Earlier this month, the Somerville Arts Council hosted the city’s first-ever AgriCultural Festival, a celebration of both the arts and farming and the idea that these seemingly separate fields (pun intended) actually go hand in hand.
“Farming is an artwork of its own right … just like how you balance colors on a palette, you also balance nutrients in the soil,” volunteer Vickie Choitz told us in September.
Unfortunately, the festival was postponed due to inclement conditions, and ultimately took place on a somewhat overcast, blustery afternoon. Attendance wasn’t as high as it might have been were we having some of the 75-degree late October days we’re enjoying now, which may have kept curious festival-goers away—and meant that people missed out on sculpture artist Hilary Scott‘s incredible Prospect Hill Tower “chicken gym.”
Scott jokes that Somerville’s artists are constantly faced with off-the-wall challenges, though he notes that “The Somerville Art Council poses some of the craftiest.” He’s collaborated with Greg Cook on unusual happenings like this year’s Tiny Tall Ships Festival in Union Square, for which he helped make huge, portable lagoons where kids could sail their newly made ships.
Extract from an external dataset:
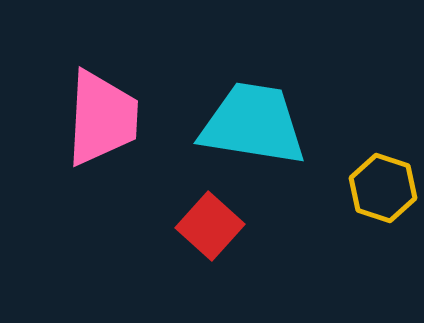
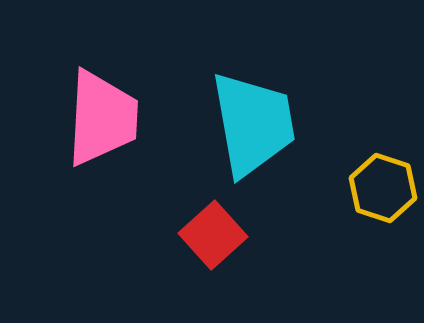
cyan trapezoid: rotated 71 degrees clockwise
red square: moved 3 px right, 9 px down; rotated 6 degrees clockwise
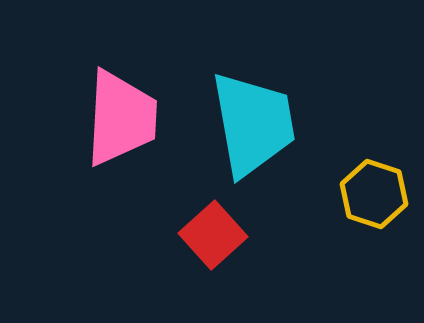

Scott spent his summer out in the Berkshires, where he’s the photographer for the Tanglewood Music Center. “[I] come back, poke my nose into City Hall Annex—where the dark lords of SAC have their headquarters—just to say, ‘Hi,” Scott recalls. “And they say, ‘Sit on down, Hilary, we have a problem you might be able to solve. You see, there is this festival, and there are going to be these chickens… and we were thinking…'”
“The rest is just Hilary Scott walking around and around that monument one rainy morning wondering at its utter strangeness—and then trying to figure out how to make a model that would stand up to the tender ministrations of fairly heavy birds with sharp-taloned feet,” he adds.
As construction on the bird-sized monument progressed, Scott realized he’d need trial chickens to test its strength, and he reached out to fellow artist, friend and chicken owner Ellien Laramee-Byers to “borrow” her four hens.
Laramee-Byers happily obliged, and the collaboration didn’t stop there; when she asked the Arts Council for an enclosure, they provided police barricades that the hens could have scooted out from under.
“To both compliment Hilary’s gorgeous monument and keep the hens contained,”Laramee-Byers explains, “I painted brightly colored houses on cardboard boxes to mimic our fair city and make his monument appear to be in the ‘Ville, rather than just hanging out in a bunch of barricades.”